The best way to use Python is write Python code for high-level stuff and use native programming language like C, Rust, Zig, V for low level stuff. Currently, there is library like PyO3 and so on.
However there is a lot of limitation in those library.
The “FFI” library is implementation specific. For example, PyO3, it highly depend on specific version of CPython. If you use a different version of CPython, there is some work for you to do. If you don’t use CPython, for example use another Python Implementation, This framework may not work.
The project structure is rigid. When using something like PyO3. you must make your project structure following certain pattern, then finally produce a complete wheel package. The majority Python programmer does not write a whole Python project for a installable package and pack it up then install it. They are edit Python source file iteratively and run it locally.
It is really ridiculous when you want to stick some item on the wall. You need to totally redesign this item and manufacture a new item to fit the glue you are going to use. As a glue language, Python should be designed to glue other native programming language as a feature of Python programming language itself not the tricks of certain variant of implementation.
It would be nice to add the feature in Python Standards (no matter what implementation is used) to satisfy the following capabilities:
The interface is universal across all variant and version of Python implementation (There might be protocol version update and may not backward-compatible, but it is not bounded with Python implementation). The overall effect is in some extent like JSON, but it is not a structured string, It is a lively data structure with in-memory representation, they are unified no matter what Python variant is used and what low level native language is used.
This mechanism is transparent to users, there is modules in standard library to support it. If user want, they can design a toy native programming language, and use Python to write a compiler for it. Then write a module with custom language then compile and import it. This mechanism provide user with maximum flexibility.
almost zero-cost abstraction. Even if it not depend on CPython tricks. But the central idea of this mechanism is still the dynamic linking feature provided by operating system. The detailed format will be slightly different. It doesn’t introduce new stuff in nature. It doesn’t spawn new process, nor launch a VM, and nor I/O operations is involved. It just make some basic data representation conversion and invoke the method in dynamic library.
This is just a raw idea. If it is valuable, it can take a discussion and make further steps.

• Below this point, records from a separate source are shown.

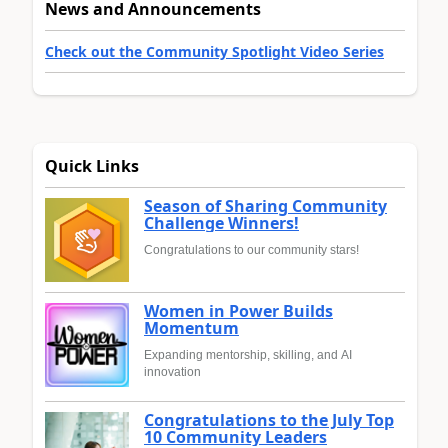
News and Announcements
Check out the Community Spotlight Video Series
Quick Links
Season of Sharing Community
Challenge Winners!
Congratulations to our community stars!
Women in Power Builds
Momentum
Expanding mentorship, skilling, and AI
innovation
Congratulations to the July Top
10 Community Leaders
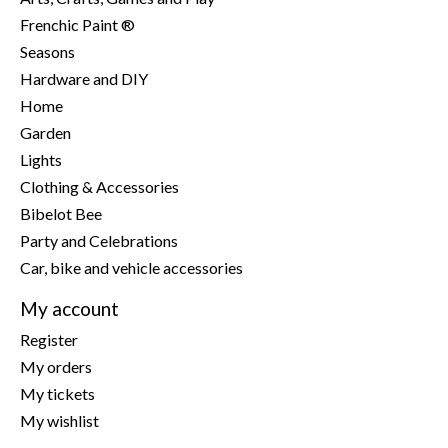
Frenchic Paint ®
Seasons
Hardware and DIY
Home
Garden
Lights
Clothing & Accessories
Bibelot Bee
Party and Celebrations
Car, bike and vehicle accessories
My account
Register
My orders
My tickets
My wishlist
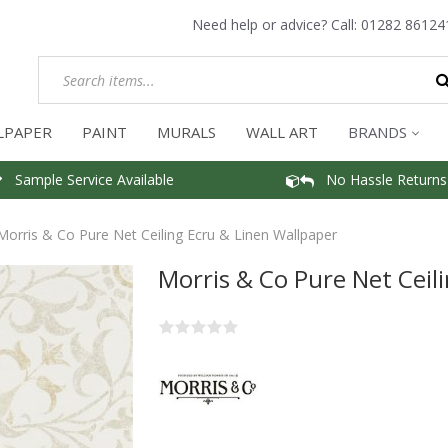
Need help or advice? Call:
01282 86124
LPAPER
PAINT
MURALS
WALL ART
BRANDS
Sample Service Available
No Hassle Returns
Morris & Co Pure Net Ceiling Ecru & Linen Wallpaper
Morris & Co Pure Net Ceil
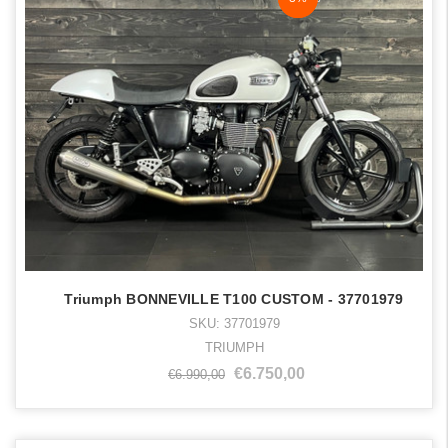
Triumph BONNEVILLE T100 CUSTOM - 37701979
SKU: 37701979
TRIUMPH
€6.750,00
€6.990,00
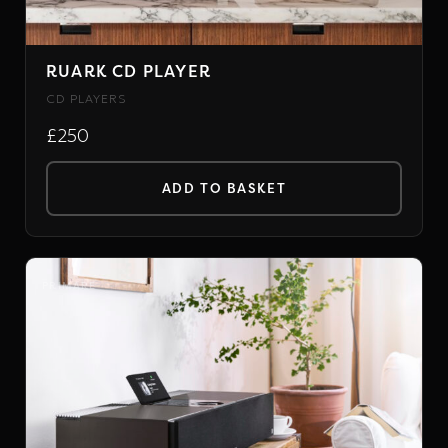
RUARK CD PLAYER
CD PLAYERS
£250
ADD TO BASKET
PRIMARE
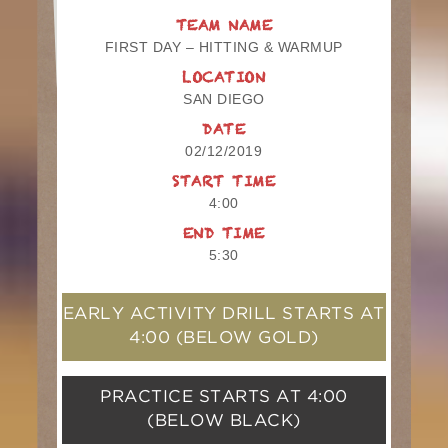
TEAM NAME
FIRST DAY – HITTING & WARMUP
LOCATION
SAN DIEGO
DATE
02/12/2019
START TIME
4:00
END TIME
5:30
EARLY ACTIVITY DRILL STARTS AT
4:00
(BELOW GOLD)
PRACTICE STARTS AT
4:00
(BELOW BLACK)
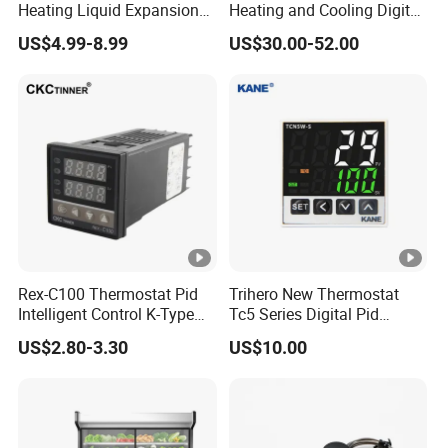
Heating Liquid Expansion
Heating and Cooling Digital
Thermostat Temperature
Room AC Thermostat for
US$4.99-8.99
US$30.00-52.00
Controller, Commercial Gas
Hotel Air Conditioning
Fryer Thermostat Control
Valve with Dual Capillary
and Bulb
Rex-C100 Thermostat Pid
Trihero New Thermostat
Intelligent Control K-Type
Tc5 Series Digital Pid
Input Belt and Road Alarm
Temperature Controller
US$2.80-3.30
US$10.00
Output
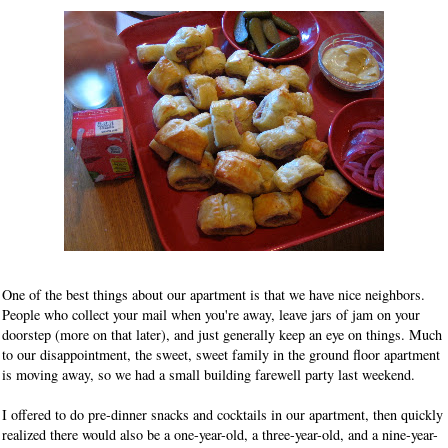
One of the best things about our apartment is that we have nice neighbors.
People who collect your mail when you're away, leave jars of jam on your
doorstep (more on that later), and just generally keep an eye on things. Much
to our disappointment, the sweet, sweet family in the ground floor apartment
is moving away, so we had a small building farewell party last weekend.
I offered to do pre-dinner snacks and cocktails in our apartment, then quickly
realized there would also be a one-year-old, a three-year-old, and a nine-year-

I think “have a better C API” is something many people would like, but it is by no means easy. A PEP would be for a more specific topic, like “improve the C API by doing X and Y” or “add Z to the C API to solve Y” or “add an stdlib module that does this and that”. As far as I understand your original post, you have something that I would tend to call a wish more than an idea; to make a PEP I believe (NB I’m not in the core Python team) that it needs to be much more specific on how you want to achieve your goals, and have a reference implementation. There are great technical challenges related to the Python C API. I would expect that you need to propose a concrete plan in order to help improving it.
I maintain PyCXX that tries to do just that if you code in C++, and there are other libs that aim to do the same. See https://cxx.sourceforge.net/ there are examples showing using python objects in C++ that looks like you ate writing python.
No, Cython is a specific language. And what I hope is something not limit on specific language, It provide a common API/ABI and a officially support mechanism to dynamically recompile and load the generated modules from native language source files.
User can invent their own toy language, and using the compiler entirely write in Python (the conventional interface stuff utilize the method in standard library) to generate loadable module.
And the user have more power to intervene the procedures. Which fully satisfy the meta-programming nature of Python.
Have you looked into what’s happening with WebAssembly? That’s a machine code spec for a VM that’s designed to be sandboxable (hence the application to the web), and it’s language-independent. Search this Discourse for previous threads on the topic; IMO it’s one of the most exciting web technologies under development, check it out!